我是对的吗?还是那些MOV具有某种战略意义?

Am I right? Or those MOVs are somehow strategic?

(我同意您确实需要临时寄存器来读取停止时间,因为 在这种情况下,说明的顺序相反:您有 rdtscp,...,cpuid. cpuid指令破坏了rdtscp的结果.

(I agree that you do need scratch registers to read the stop time, as in that scenario the order of the instructions is reversed: you have rdtscp, ..., cpuid. The cpuid instruction destroys the result of rdtscp).

谢谢

推荐答案

您是正确的,该示例很笨拙. 通常,如果mov是inline-asm语句中的第一条指令或最后一条指令,则说明您做错了,并且应该使用约束条件来告诉编译器您希望输入的内容或位置输出是.

You're correct, the example is clunky. Usually if mov is the first or last instruction in an inline-asm statement, you're doing it wrong, and should have used a constraint to tell the compiler where you want the input, or where the output is.

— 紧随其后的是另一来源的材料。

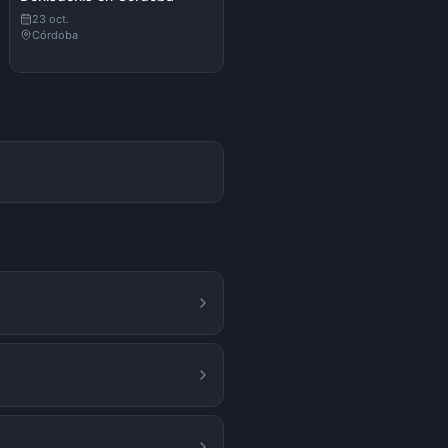
23 oct.
Córdoba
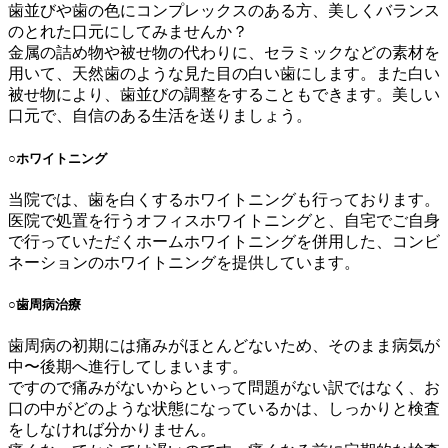
歯並びや歯の色にコンプレックスのある方、美しくバランス
のとれた口元にしてみませんか？
金属の詰め物や被せ物の代わりに、セラミックなどの素材を
用いて、天然歯のような見た目の白い歯にします。また白い
被せ物により、歯並びの調整をすることもできます。美しい
口元で、自信のある生活を送りましょう。
○
ホワイトニング
当院では、歯を白くするホワイトニングも行っております。
医院で処置を行うオフィスホワイトニングと、自宅でご自身
で行っていただくホームホワイトニングを併用した、コンビ
ネーションのホワイトニングを提供しています。
○
歯周病治療
歯周病の初期には痛みがほとんどないため、そのまま病気が
中〜後期へ進行してしまいます。
ですので痛みがないからといって問題がない訳ではなく、お
口の中がどのような状態になっているかは、しっかりと検査
をしなければ分かりません。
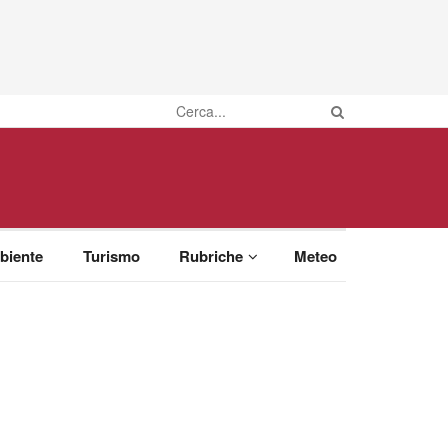
biente
Turismo
Rubriche
Meteo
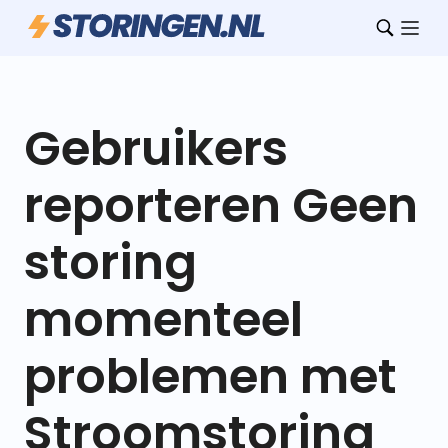
Gebruikers
reporteren Geen
storing
momenteel
problemen met
Stroomstoring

请参见我的GNU C嵌入式asm指南/链接集合,以及标签Wiki. (标签Wiki的问题,对于一般也有asm.)

See my GNU C inline asm guides / links collection, and other links in the inline-assembly tag wiki. (The x86 tag wiki is full of good stuff for asm in general, too.)

或者对于rdtsc,具体参见获取CPU周期计数? 表示__rdtsc()内在函数,以及@Mysticial答案中的良好内联汇编.

Or for rdtsc specifically, see Get CPU cycle count? for the __rdtsc() intrinsic, and good inline asm in @Mysticial's answer.

它以单调时间单位进行测量,不受时钟速度变化的影响.

it measures in a monotonic unit of time which is immune to the clock speed changing.

是的,在过去10年左右制造的CPU上.

Yes, on CPUs made within the last 10 years or so.

对于概要分析,将时间包含在核心时钟周期中,而不是壁钟时间,通常更有用,

For profiling, it's often more useful to have times in core clock cycles, not wall-clock time, so your microbenchmark results don't depend on power-saving / turbo. Performance counters can do this and much more.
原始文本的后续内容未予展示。